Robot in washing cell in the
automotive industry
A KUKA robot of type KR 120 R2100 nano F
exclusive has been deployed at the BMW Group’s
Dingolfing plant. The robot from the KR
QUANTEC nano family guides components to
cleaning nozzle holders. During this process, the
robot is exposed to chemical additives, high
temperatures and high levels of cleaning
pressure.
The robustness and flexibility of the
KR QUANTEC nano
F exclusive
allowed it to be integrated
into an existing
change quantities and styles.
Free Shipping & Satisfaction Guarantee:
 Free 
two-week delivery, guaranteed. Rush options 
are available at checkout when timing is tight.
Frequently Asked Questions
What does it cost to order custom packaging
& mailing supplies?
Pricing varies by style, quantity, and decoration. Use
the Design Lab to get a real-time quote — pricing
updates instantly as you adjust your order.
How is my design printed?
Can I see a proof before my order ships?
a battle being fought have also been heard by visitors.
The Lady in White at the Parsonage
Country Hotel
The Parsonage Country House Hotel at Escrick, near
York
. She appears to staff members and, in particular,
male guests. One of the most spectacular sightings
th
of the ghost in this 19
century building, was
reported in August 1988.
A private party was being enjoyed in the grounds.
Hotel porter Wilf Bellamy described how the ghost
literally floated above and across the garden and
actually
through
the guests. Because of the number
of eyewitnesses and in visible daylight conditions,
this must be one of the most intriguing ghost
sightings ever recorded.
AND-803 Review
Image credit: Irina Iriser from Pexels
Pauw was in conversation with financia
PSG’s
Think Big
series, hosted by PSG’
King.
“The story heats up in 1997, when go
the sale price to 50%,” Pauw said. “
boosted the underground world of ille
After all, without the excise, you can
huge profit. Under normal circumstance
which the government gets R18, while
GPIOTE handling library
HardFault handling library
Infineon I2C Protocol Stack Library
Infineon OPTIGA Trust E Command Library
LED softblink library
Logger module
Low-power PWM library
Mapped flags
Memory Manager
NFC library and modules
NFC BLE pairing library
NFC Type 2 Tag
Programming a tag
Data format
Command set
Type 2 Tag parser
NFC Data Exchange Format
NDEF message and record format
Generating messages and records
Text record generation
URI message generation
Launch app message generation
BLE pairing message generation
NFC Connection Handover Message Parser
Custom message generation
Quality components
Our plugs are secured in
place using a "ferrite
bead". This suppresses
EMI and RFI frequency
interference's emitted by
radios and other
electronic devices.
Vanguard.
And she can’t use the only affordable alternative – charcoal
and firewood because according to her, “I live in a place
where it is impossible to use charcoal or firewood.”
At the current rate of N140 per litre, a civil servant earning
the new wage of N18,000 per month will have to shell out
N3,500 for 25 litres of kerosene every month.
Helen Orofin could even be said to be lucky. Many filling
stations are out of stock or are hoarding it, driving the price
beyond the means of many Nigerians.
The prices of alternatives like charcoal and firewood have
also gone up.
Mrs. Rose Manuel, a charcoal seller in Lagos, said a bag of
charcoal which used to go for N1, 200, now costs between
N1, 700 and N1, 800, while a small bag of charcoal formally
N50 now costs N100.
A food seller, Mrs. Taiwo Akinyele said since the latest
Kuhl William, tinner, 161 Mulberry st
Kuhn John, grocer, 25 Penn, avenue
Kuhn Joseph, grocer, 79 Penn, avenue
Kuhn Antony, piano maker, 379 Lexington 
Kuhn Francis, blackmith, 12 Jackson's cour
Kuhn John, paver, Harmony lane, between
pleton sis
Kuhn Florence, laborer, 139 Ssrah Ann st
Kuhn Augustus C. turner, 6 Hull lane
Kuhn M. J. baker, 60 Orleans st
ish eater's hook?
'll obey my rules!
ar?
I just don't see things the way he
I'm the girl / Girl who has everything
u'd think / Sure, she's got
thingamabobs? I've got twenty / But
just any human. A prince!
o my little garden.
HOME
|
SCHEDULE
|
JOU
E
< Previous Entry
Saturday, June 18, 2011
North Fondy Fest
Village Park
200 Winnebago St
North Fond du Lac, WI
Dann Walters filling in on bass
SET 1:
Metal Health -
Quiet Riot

#### Required work:
Put the material from its first line up to and including the line that contains "A private party" into a Markdown table. Use a Row column for the row number and a Text column for the line, and leave out any blank lines.

#### Reply:
| Row | Text |
|---|---|
| 1 | Robot in washing cell in the |
| 2 | automotive industry |
| 3 | A KUKA robot of type KR 120 R2100 nano F |
| 4 | exclusive has been deployed at the BMW Group’s |
| 5 | Dingolfing plant. The robot from the KR |
| 6 | QUANTEC nano family guides components to |
| 7 | cleaning nozzle holders. During this process, the |
| 8 | robot is exposed to chemical additives, high |
| 9 | temperatures and high levels of cleaning |
| 10 | pressure. |
| 11 | The robustness and flexibility of the |
| 12 | KR QUANTEC nano |
| 13 | F exclusive |
| 14 | allowed it to be integrated |
| 15 | into an existing |
| 16 | change quantities and styles. |
| 17 | Free Shipping & Satisfaction Guarantee: |
| 18 |  Free  |
| 19 | two-week delivery, guaranteed. Rush options  |
| 20 | are available at checkout when timing is tight. |
| 21 | Frequently Asked Questions |
| 22 | What does it cost to order custom packaging |
| 23 | & mailing supplies? |
| 24 | Pricing varies by style, quantity, and decoration. Use |
| 25 | the Design Lab to get a real-time quote — pricing |
| 26 | updates instantly as you adjust your order. |
| 27 | How is my design printed? |
| 28 | Can I see a proof before my order ships? |
| 29 | a battle being fought have also been heard by visitors. |
| 30 | The Lady in White at the Parsonage |
| 31 | Country Hotel |
| 32 | The Parsonage Country House Hotel at Escrick, near |
| 33 | York |
| 34 | . She appears to staff members and, in particular, |
| 35 | male guests. One of the most spectacular sightings |
| 36 | th |
| 37 | of the ghost in this 19 |
| 38 | century building, was |
| 39 | reported in August 1988. |
| 40 | A private party was being enjoyed in the grounds. |